Most of these saws use a high speed drill type motor that screams when it's running and none of these saws seem to have any really good saw dust control. It is possible to cut dados with routers, so having dado capability isn't a deal breaker, but it's a nice feature. A Ryobi BT-3000 saw that I once used would take about a half stack of dado blades, so 3/8" dados were possible with it, but it sure did scream because of the type motor in it. It didn't even have a miter slot, so commonly available jigs couldn't be used on it without extensive modification. I've heard that the present DeWalt saws have inaccurately sized miter slots, so again, available jigs won't work well on them.
Older "Contractor Saws" have motors hanging out the back and these motors are much quieter induction motors with better speed control at the proper rated blade speeds, but none seem to have any good method of controlling saw dust issues, but all of these that I've seen can take a full dado blade stack. Be careful to avoid the pre 1950's saws with 1/2" arbor sizes, because finding blades for them is now nearly impossible. You can get bushings to make 5/8 arbor blades work, but they are hard to keep in place when changing blades and get lost in the saw dust easily.

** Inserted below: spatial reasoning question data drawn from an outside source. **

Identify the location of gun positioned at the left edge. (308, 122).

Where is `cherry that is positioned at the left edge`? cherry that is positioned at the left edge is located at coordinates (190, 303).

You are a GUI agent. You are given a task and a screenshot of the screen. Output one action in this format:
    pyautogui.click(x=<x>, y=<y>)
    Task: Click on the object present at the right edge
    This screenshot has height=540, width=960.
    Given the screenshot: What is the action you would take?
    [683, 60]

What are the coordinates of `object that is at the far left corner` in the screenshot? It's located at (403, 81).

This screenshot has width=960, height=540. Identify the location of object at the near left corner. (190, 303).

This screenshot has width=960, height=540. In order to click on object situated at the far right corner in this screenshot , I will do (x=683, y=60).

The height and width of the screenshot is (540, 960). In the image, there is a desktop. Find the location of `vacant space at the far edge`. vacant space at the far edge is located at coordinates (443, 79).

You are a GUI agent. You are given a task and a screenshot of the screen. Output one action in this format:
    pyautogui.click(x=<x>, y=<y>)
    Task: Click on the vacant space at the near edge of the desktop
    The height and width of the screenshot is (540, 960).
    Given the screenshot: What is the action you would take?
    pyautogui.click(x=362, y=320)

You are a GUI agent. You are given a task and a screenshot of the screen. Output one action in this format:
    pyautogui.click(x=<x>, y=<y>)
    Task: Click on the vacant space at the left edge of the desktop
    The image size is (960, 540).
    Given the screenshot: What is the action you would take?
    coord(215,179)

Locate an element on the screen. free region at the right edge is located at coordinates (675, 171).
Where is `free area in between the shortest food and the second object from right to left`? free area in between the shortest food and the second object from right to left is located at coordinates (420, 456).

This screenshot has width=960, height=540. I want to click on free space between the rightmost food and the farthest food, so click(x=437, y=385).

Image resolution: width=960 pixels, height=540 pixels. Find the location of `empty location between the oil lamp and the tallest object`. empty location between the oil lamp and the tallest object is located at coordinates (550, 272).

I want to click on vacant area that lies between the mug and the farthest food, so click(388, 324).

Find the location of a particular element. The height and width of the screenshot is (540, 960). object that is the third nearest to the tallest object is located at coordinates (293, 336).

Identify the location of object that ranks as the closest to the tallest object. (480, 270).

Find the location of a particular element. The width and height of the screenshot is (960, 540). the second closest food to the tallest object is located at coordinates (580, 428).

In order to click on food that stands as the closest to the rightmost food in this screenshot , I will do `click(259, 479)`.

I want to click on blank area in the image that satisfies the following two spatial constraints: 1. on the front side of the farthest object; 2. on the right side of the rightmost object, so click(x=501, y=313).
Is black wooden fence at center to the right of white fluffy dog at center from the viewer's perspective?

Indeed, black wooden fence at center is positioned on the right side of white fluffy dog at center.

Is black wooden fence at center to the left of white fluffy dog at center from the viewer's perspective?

The older Delta Contractor Saws use a specially made motor that produces 1.5 hp on 120 volt power to keep it's running current rating below the common 15 amp rating of construction site circuit power, but will produce a full 2 hp when connected to 240 volt power. All have 5/8" arbors and can take full dado stacks. The Delta 34-444 model that I found for my son has proven to be every bit as accurate and capable as my Unisaw once we cleaned it up and calibrated it. Any one of the 34-4__ series seems to be the same saw with tiny year to year changes. I think they incremented the model number each year that they were in production, so any one of them should prove to be a good and accurate saw once cleaned up and calibrated.
I have no experience with the newer Bosch Contractor Type Portable saws, but other's recommendations on them would have me leaning toward one of them if I wanted to buy a new portable saw. The included folding stand is a nice feature in this saw too.